Paul Shapiro, co-owner of California-based Better Meat Co. has added, “Mushrooms are way meatier than plants and that is why in Asian cuisine, mushrooms have been used for centuries as a meat substitute. However, mushrooms are not that high in protein, so [Better Meat Co.] use mycoprotein or mycelium, the root-like structure underneath the mushroom that is high in protein.”

Better Meat Co. is building a fermentation plant to produce thousands of pounds of their IP protected mycoprotein, Rhiza.

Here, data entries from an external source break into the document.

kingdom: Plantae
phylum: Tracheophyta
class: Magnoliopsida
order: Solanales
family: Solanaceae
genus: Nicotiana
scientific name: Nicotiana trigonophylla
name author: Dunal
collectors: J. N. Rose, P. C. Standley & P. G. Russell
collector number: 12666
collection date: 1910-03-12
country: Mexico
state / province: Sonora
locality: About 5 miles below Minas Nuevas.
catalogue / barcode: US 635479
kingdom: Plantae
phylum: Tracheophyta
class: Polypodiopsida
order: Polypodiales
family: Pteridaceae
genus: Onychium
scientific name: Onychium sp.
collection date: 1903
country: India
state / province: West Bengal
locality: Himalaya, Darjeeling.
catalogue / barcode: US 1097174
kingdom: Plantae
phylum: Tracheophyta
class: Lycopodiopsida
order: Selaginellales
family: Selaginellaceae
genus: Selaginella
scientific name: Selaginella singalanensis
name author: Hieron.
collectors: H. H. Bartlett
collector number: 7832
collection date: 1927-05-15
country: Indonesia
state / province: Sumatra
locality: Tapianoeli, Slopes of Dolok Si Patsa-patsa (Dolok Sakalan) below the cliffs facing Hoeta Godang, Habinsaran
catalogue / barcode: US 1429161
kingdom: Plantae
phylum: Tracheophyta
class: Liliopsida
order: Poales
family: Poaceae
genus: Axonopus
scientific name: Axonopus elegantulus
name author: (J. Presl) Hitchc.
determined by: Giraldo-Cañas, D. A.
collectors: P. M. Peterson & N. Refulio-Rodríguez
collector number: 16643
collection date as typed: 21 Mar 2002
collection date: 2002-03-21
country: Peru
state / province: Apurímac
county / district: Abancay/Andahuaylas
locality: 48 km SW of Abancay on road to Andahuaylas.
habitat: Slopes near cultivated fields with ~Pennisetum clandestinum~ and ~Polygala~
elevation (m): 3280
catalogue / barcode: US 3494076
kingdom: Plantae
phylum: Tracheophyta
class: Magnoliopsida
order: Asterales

In Canada, Ontario-based Whitecrest Mushrooms has partnered with MyForest Foods (previously Atlast Food Co.), an offshoot of mycelium innovator, Ecovative Design. This partnership will help MyForest Foods scale the production of their flagship mycelium-based product, MyBacon. Whitecrest president Murray Good said at that time, “After more than a decade of experience growing and producing the highest quality gourmet mushrooms, we’re excited to leverage our expertise in the new market of alternative proteins.”